### DATASET ENTRIES:

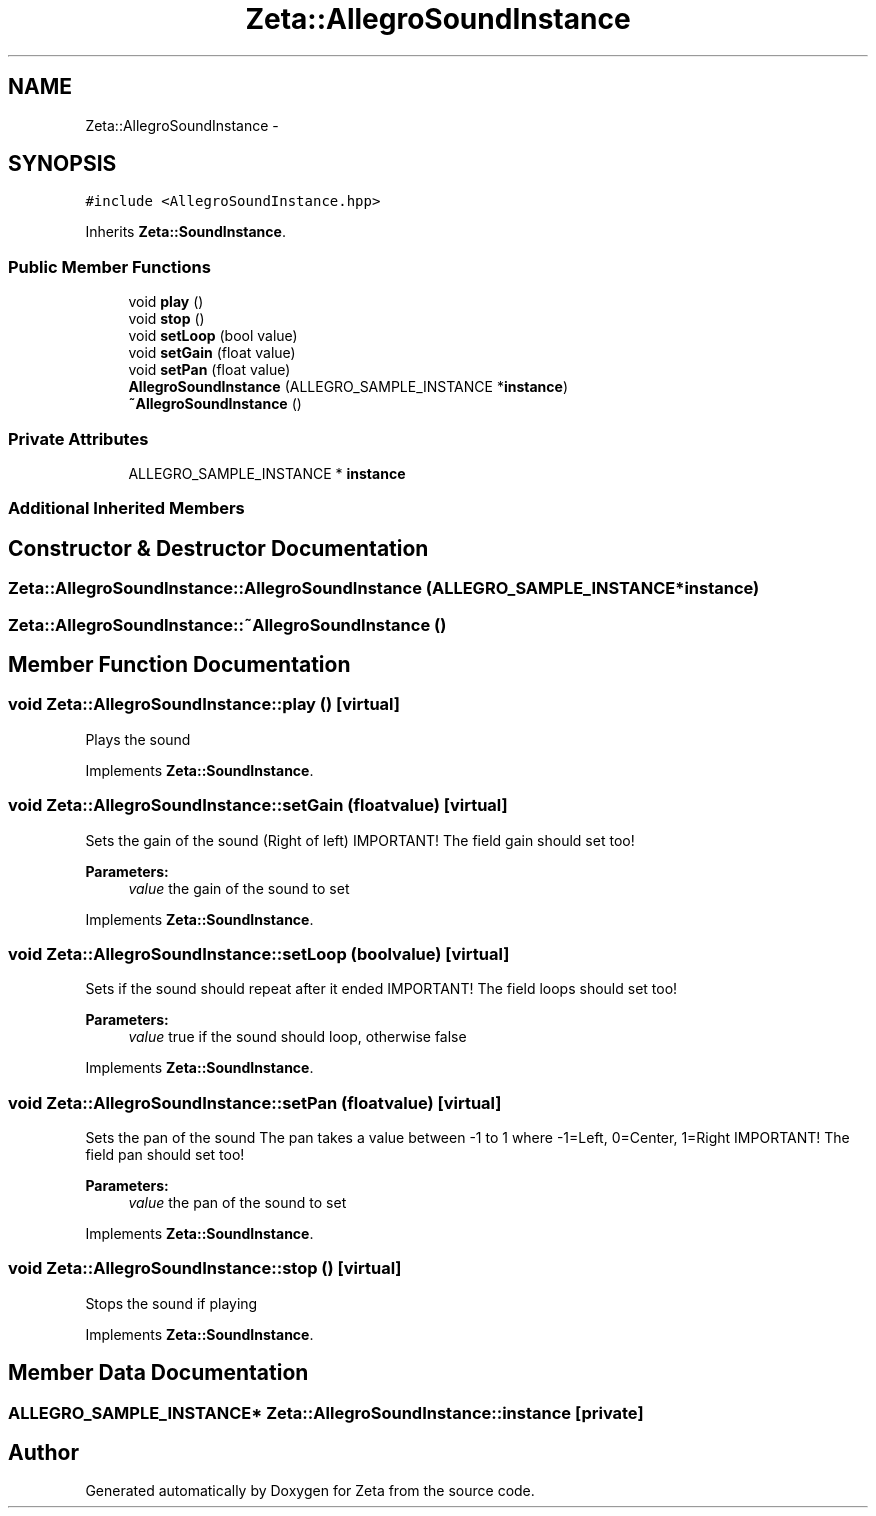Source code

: .TH "Zeta::AllegroSoundInstance" 3 "Wed Feb 10 2016" "Zeta" \" -*- nroff -*-
.ad l
.nh
.SH NAME
Zeta::AllegroSoundInstance \- 
.SH SYNOPSIS
.br
.PP
.PP
\fC#include <AllegroSoundInstance\&.hpp>\fP
.PP
Inherits \fBZeta::SoundInstance\fP\&.
.SS "Public Member Functions"

.in +1c
.ti -1c
.RI "void \fBplay\fP ()"
.br
.ti -1c
.RI "void \fBstop\fP ()"
.br
.ti -1c
.RI "void \fBsetLoop\fP (bool value)"
.br
.ti -1c
.RI "void \fBsetGain\fP (float value)"
.br
.ti -1c
.RI "void \fBsetPan\fP (float value)"
.br
.ti -1c
.RI "\fBAllegroSoundInstance\fP (ALLEGRO_SAMPLE_INSTANCE *\fBinstance\fP)"
.br
.ti -1c
.RI "\fB~AllegroSoundInstance\fP ()"
.br
.in -1c
.SS "Private Attributes"

.in +1c
.ti -1c
.RI "ALLEGRO_SAMPLE_INSTANCE * \fBinstance\fP"
.br
.in -1c
.SS "Additional Inherited Members"
.SH "Constructor & Destructor Documentation"
.PP 
.SS "Zeta::AllegroSoundInstance::AllegroSoundInstance (ALLEGRO_SAMPLE_INSTANCE *instance)"

.SS "Zeta::AllegroSoundInstance::~AllegroSoundInstance ()"

.SH "Member Function Documentation"
.PP 
.SS "void Zeta::AllegroSoundInstance::play ()\fC [virtual]\fP"
Plays the sound 
.PP
Implements \fBZeta::SoundInstance\fP\&.
.SS "void Zeta::AllegroSoundInstance::setGain (floatvalue)\fC [virtual]\fP"
Sets the gain of the sound (Right of left) IMPORTANT! The field gain should set too! 
.PP
\fBParameters:\fP
.RS 4
\fIvalue\fP the gain of the sound to set 
.RE
.PP

.PP
Implements \fBZeta::SoundInstance\fP\&.
.SS "void Zeta::AllegroSoundInstance::setLoop (boolvalue)\fC [virtual]\fP"
Sets if the sound should repeat after it ended IMPORTANT! The field loops should set too! 
.PP
\fBParameters:\fP
.RS 4
\fIvalue\fP true if the sound should loop, otherwise false 
.RE
.PP

.PP
Implements \fBZeta::SoundInstance\fP\&.
.SS "void Zeta::AllegroSoundInstance::setPan (floatvalue)\fC [virtual]\fP"
Sets the pan of the sound The pan takes a value between -1 to 1 where -1=Left, 0=Center, 1=Right IMPORTANT! The field pan should set too! 
.PP
\fBParameters:\fP
.RS 4
\fIvalue\fP the pan of the sound to set 
.RE
.PP

.PP
Implements \fBZeta::SoundInstance\fP\&.
.SS "void Zeta::AllegroSoundInstance::stop ()\fC [virtual]\fP"
Stops the sound if playing 
.PP
Implements \fBZeta::SoundInstance\fP\&.
.SH "Member Data Documentation"
.PP 
.SS "ALLEGRO_SAMPLE_INSTANCE* Zeta::AllegroSoundInstance::instance\fC [private]\fP"


.SH "Author"
.PP 
Generated automatically by Doxygen for Zeta from the source code\&.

### REQUIREMENT:
In the copy, include no pictures, but repeat the listing exactly.

### EXERCISE SOLUTION:
Source code

: .TH "Zeta::AllegroSoundInstance" 3 "Wed Feb 10 2016" "Zeta" \" -*- nroff -*-
.ad l
.nh
.SH NAME
Zeta::AllegroSoundInstance \- 
.SH SYNOPSIS
.br
.PP
.PP
\fC#include <AllegroSoundInstance\&.hpp>\fP
.PP
Inherits \fBZeta::SoundInstance\fP\&.
.SS "Public Member Functions"

.in +1c
.ti -1c
.RI "void \fBplay\fP ()"
.br
.ti -1c
.RI "void \fBstop\fP ()"
.br
.ti -1c
.RI "void \fBsetLoop\fP (bool value)"
.br
.ti -1c
.RI "void \fBsetGain\fP (float value)"
.br
.ti -1c
.RI "void \fBsetPan\fP (float value)"
.br
.ti -1c
.RI "\fBAllegroSoundInstance\fP (ALLEGRO_SAMPLE_INSTANCE *\fBinstance\fP)"
.br
.ti -1c
.RI "\fB~AllegroSoundInstance\fP ()"
.br
.in -1c
.SS "Private Attributes"

.in +1c
.ti -1c
.RI "ALLEGRO_SAMPLE_INSTANCE * \fBinstance\fP"
.br
.in -1c
.SS "Additional Inherited Members"
.SH "Constructor & Destructor Documentation"
.PP 
.SS "Zeta::AllegroSoundInstance::AllegroSoundInstance (ALLEGRO_SAMPLE_INSTANCE *instance)"

.SS "Zeta::AllegroSoundInstance::~AllegroSoundInstance ()"

.SH "Member Function Documentation"
.PP 
.SS "void Zeta::AllegroSoundInstance::play ()\fC [virtual]\fP"
Plays the sound 
.PP
Implements \fBZeta::SoundInstance\fP\&.
.SS "void Zeta::AllegroSoundInstance::setGain (floatvalue)\fC [virtual]\fP"
Sets the gain of the sound (Right of left) IMPORTANT! The field gain should set too! 
.PP
\fBParameters:\fP
.RS 4
\fIvalue\fP the gain of the sound to set 
.RE
.PP

.PP
Implements \fBZeta::SoundInstance\fP\&.
.SS "void Zeta::AllegroSoundInstance::setLoop (boolvalue)\fC [virtual]\fP"
Sets if the sound should repeat after it ended IMPORTANT! The field loops should set too! 
.PP
\fBParameters:\fP
.RS 4
\fIvalue\fP true if the sound should loop, otherwise false 
.RE
.PP

.PP
Implements \fBZeta::SoundInstance\fP\&.
.SS "void Zeta::AllegroSoundInstance::setPan (floatvalue)\fC [virtual]\fP"
Sets the pan of the sound The pan takes a value between -1 to 1 where -1=Left, 0=Center, 1=Right IMPORTANT! The field pan should set too! 
.PP
\fBParameters:\fP
.RS 4
\fIvalue\fP the pan of the sound to set 
.RE
.PP

.PP
Implements \fBZeta::SoundInstance\fP\&.
.SS "void Zeta::AllegroSoundInstance::stop ()\fC [virtual]\fP"
Stops the sound if playing 
.PP
Implements \fBZeta::SoundInstance\fP\&.
.SH "Member Data Documentation"
.PP 
.SS "ALLEGRO_SAMPLE_INSTANCE* Zeta::AllegroSoundInstance::instance\fC [private]\fP"


.SH "Author"
.PP 
Generated automatically by Doxygen for Zeta from the source code\&.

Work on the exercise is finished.